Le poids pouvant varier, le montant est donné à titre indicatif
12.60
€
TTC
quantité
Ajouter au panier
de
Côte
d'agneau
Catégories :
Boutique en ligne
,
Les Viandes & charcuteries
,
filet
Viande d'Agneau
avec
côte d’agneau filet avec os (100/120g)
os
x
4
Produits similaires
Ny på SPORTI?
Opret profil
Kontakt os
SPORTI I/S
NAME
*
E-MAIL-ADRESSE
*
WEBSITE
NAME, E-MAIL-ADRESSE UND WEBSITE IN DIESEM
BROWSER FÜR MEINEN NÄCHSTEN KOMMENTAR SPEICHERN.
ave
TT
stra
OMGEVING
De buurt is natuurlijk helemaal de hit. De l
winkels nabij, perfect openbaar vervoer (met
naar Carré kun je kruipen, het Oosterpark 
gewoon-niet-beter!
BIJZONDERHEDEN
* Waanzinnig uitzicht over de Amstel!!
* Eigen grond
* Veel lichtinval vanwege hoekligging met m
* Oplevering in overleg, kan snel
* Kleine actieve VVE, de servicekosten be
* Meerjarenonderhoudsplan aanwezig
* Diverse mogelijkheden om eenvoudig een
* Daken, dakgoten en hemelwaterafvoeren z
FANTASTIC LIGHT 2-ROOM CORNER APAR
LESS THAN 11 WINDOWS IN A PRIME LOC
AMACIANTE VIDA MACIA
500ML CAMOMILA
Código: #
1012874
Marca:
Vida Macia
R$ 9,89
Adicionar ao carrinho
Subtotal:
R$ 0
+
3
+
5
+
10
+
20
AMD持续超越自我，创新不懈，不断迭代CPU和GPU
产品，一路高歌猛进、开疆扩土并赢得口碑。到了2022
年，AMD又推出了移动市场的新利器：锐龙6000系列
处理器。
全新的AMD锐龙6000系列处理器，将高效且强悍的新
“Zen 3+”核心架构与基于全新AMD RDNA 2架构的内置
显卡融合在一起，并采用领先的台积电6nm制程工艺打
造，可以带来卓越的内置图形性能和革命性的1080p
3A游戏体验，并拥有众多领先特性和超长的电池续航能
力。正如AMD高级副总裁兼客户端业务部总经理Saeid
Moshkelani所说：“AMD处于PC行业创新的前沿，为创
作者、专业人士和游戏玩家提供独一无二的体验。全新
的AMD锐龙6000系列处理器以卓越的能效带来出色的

### Try it:
Give back exactly the lines above starting at the line where "Viande d'Agneau" appears and ending at the line where "winkels nabij, perfect openbaar vervoer (met" appears, both included, with no other lines.

### Output:
Viande d'Agneau
avec
côte d’agneau filet avec os (100/120g)
os
x
4
Produits similaires
Ny på SPORTI?
Opret profil
Kontakt os
SPORTI I/S
NAME
*
E-MAIL-ADRESSE
*
WEBSITE
NAME, E-MAIL-ADRESSE UND WEBSITE IN DIESEM
BROWSER FÜR MEINEN NÄCHSTEN KOMMENTAR SPEICHERN.
ave
TT
stra
OMGEVING
De buurt is natuurlijk helemaal de hit. De l
winkels nabij, perfect openbaar vervoer (met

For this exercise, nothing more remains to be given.